Just use a regular loop, and initialise the outer list with dict.setdefault():

last_name_dict = {}
for k, v in facdict.items():
    last_name = k.replace(k, search.findall(k)[-1:][0])
    last_name_dict.setdefault(last_name, []).append(v)

dictionary.setdefault(key, []) looks for the key in the dictionary and returns it. However, if the key is not yet set, the second argument is used to first set the value, before returning that object. So in the above code, the return value of last_name_dict.setdefault(...) always returns a list, so we can call .append(...) and add another entry.

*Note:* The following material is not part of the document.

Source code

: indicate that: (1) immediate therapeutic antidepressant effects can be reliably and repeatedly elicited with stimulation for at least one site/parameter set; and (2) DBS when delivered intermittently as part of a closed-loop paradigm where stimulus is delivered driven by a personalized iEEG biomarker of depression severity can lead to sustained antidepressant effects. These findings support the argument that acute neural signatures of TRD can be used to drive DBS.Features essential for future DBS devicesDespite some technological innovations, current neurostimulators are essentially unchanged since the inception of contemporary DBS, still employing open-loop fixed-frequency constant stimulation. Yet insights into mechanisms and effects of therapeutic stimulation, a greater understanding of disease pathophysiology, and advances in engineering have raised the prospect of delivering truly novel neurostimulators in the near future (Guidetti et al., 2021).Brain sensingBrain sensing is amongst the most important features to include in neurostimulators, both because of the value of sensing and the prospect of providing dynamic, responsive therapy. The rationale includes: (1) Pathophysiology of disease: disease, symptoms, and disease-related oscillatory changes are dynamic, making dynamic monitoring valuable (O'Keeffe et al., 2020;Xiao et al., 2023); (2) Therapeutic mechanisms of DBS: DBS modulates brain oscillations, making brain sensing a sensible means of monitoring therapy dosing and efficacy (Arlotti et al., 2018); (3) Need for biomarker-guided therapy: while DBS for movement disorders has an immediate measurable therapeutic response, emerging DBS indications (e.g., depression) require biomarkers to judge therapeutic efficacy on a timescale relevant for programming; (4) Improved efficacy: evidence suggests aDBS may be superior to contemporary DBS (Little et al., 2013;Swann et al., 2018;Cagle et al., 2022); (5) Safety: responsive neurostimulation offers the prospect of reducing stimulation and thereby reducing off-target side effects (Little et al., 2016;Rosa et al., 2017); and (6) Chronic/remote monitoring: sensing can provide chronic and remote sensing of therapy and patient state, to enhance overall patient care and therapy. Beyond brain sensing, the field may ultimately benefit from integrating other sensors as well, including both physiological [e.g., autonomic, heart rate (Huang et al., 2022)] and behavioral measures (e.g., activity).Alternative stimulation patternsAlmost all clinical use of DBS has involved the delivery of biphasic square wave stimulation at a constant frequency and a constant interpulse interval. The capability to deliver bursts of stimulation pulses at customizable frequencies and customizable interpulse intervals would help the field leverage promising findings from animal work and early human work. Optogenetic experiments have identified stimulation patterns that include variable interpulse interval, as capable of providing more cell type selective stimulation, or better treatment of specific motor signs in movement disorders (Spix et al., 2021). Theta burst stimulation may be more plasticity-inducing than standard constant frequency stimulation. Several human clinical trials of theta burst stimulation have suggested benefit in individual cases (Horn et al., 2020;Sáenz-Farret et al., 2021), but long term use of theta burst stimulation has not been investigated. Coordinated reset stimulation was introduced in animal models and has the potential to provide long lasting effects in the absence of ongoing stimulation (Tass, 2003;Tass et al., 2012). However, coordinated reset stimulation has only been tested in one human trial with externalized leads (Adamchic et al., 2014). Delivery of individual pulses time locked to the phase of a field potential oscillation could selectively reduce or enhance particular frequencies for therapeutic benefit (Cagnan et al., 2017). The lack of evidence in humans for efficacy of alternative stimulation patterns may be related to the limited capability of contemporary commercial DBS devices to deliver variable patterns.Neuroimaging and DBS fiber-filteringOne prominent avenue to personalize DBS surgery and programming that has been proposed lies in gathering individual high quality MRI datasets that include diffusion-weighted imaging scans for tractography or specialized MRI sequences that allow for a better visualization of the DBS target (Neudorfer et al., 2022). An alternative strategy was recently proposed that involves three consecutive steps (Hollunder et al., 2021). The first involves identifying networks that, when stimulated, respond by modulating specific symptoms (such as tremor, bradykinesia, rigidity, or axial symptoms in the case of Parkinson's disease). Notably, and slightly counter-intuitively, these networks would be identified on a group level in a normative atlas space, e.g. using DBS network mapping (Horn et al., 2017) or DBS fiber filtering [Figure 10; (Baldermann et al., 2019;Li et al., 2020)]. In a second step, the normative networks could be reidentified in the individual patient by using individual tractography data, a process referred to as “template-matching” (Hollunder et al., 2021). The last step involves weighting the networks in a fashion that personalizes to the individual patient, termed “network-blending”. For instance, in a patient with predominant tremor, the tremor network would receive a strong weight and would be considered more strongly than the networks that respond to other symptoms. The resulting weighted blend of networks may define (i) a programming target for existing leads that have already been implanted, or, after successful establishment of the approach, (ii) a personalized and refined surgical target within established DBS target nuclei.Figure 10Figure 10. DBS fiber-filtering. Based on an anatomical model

If you don't mind that you won't get key errors for wrong keys, you could use a collections.defaultdict() object:

from collections import defaultdict

last_name_dict = defaultdict(list)
for k, v in facdict.items():
    last_name = k.replace(k, search.findall(k)[-1:][0])
    last_name_dict[last_name].append(v)

Take into account that last_name_dict[unknown_key] will create another list object and return that.

You can achieve the same using a dictionary comprehension if you first sort your input on last names and then group the input by the same last name value with itertools.groupby(), but this is not as efficient. The above solutions group the input in O(N) linear time; for 10 items you take 10 steps, for 100 items 100 steps, etc. Sorting takes O(NlogN) quasilinear time, where 10 items takes about 33 steps, 100 items takes about 664 steps, etc. It quickly no longer matters if sorting steps are faster, as the number of inputs grows the number of steps grows faster when sorting is required compared to when you don't need sorting and so is going to end up being slower anyway.